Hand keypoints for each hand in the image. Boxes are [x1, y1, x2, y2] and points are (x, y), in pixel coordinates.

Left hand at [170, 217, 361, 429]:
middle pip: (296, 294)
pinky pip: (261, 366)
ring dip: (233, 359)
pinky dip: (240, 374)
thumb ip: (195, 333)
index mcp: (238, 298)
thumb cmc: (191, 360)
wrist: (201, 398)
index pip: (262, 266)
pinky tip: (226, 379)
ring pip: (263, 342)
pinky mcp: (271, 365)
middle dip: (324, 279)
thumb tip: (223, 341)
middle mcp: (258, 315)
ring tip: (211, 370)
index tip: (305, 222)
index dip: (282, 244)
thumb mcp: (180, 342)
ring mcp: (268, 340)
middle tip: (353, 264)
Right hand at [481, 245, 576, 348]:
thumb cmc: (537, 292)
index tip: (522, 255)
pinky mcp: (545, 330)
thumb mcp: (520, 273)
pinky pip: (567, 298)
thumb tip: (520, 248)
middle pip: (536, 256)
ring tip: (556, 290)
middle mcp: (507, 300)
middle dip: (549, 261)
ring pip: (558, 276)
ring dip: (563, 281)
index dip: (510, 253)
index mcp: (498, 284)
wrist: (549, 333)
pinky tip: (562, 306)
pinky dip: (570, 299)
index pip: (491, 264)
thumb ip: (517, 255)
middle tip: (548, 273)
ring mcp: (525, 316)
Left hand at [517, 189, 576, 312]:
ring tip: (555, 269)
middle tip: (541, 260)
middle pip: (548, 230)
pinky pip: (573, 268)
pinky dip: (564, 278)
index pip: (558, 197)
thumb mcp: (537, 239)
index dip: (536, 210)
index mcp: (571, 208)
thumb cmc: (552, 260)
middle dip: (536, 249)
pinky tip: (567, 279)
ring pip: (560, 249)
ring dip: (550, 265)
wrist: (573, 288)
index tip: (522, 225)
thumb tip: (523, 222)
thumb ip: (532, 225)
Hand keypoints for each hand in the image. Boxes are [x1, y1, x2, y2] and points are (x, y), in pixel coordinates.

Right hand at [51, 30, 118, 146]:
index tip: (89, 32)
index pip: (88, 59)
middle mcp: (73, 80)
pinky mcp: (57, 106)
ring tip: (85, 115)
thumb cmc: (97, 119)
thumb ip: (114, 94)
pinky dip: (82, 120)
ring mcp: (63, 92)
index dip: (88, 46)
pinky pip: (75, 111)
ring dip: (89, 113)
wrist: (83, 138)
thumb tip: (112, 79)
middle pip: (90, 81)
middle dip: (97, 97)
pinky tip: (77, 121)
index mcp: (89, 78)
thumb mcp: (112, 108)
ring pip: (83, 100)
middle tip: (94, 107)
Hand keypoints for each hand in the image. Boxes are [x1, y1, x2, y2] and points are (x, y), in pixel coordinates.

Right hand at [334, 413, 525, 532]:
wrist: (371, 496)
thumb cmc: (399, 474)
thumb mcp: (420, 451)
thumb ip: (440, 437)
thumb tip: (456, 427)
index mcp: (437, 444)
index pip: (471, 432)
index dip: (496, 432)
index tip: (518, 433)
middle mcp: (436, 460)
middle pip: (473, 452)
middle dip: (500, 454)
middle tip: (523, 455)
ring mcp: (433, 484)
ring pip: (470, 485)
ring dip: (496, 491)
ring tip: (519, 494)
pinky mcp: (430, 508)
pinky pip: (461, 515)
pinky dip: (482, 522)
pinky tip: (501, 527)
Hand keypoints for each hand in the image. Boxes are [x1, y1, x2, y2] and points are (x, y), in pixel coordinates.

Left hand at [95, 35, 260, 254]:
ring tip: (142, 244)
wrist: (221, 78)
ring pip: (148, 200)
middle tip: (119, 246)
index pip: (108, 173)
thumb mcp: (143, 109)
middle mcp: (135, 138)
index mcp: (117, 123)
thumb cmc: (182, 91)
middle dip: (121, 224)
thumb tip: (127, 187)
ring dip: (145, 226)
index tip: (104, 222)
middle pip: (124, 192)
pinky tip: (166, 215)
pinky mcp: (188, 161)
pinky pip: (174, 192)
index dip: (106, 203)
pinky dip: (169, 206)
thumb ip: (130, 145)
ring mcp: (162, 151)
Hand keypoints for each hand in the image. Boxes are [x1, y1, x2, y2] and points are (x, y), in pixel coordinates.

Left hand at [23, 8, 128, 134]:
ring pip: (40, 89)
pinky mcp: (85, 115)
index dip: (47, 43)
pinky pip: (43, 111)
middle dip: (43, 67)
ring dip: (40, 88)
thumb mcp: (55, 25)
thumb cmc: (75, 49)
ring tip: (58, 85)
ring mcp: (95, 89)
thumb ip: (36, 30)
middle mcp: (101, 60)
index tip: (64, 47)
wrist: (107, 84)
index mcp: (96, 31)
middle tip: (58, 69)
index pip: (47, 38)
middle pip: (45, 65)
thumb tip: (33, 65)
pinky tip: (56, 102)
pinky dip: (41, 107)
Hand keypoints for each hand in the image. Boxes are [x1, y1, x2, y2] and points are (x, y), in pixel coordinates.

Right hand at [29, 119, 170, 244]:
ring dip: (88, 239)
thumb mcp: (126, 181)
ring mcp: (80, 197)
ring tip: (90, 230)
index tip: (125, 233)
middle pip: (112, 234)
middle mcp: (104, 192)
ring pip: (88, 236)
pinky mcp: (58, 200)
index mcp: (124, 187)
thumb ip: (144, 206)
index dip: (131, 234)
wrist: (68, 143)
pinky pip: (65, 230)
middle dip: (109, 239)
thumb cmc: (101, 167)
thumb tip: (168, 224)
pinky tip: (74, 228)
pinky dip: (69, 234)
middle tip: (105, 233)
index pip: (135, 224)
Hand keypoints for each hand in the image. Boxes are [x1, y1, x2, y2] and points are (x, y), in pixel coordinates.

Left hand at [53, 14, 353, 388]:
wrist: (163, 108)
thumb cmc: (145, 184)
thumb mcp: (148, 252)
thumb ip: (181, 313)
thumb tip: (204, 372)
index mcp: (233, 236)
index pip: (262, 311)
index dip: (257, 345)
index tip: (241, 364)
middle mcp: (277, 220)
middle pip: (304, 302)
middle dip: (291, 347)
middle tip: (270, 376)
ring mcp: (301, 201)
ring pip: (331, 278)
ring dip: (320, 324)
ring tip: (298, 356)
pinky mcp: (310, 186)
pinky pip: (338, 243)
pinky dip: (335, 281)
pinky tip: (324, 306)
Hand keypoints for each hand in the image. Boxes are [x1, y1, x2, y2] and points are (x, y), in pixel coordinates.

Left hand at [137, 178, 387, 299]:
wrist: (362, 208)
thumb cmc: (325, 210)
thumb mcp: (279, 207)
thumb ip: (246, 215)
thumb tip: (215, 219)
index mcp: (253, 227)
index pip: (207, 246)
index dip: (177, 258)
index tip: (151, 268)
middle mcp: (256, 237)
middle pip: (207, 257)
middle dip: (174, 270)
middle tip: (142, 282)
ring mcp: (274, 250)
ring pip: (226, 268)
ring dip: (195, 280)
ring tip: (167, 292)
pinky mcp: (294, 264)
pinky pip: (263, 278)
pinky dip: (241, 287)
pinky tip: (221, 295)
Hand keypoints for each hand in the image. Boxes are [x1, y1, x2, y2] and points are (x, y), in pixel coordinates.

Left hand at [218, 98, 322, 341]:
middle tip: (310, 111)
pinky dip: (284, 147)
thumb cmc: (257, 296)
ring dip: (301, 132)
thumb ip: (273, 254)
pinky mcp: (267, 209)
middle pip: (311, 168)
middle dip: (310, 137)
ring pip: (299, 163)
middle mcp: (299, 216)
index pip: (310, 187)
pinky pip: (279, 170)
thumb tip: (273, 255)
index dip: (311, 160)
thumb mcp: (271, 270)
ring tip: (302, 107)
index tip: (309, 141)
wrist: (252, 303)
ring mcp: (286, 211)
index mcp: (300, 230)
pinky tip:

________________

Copy out the lines above word for word, stopping after the line containing "pinky tip: (226, 379)".

Hand keypoints for each hand in the image. Boxes are [x1, y1, x2, y2] and points are (x, y), in pixel coordinates.

Left hand at [170, 217, 361, 429]:
middle pip: (296, 294)
pinky pip: (261, 366)
ring dip: (233, 359)
pinky dip: (240, 374)
thumb ip: (195, 333)
index mcp: (238, 298)
thumb cmc: (191, 360)
wrist: (201, 398)
index pip: (262, 266)
pinky tip: (226, 379)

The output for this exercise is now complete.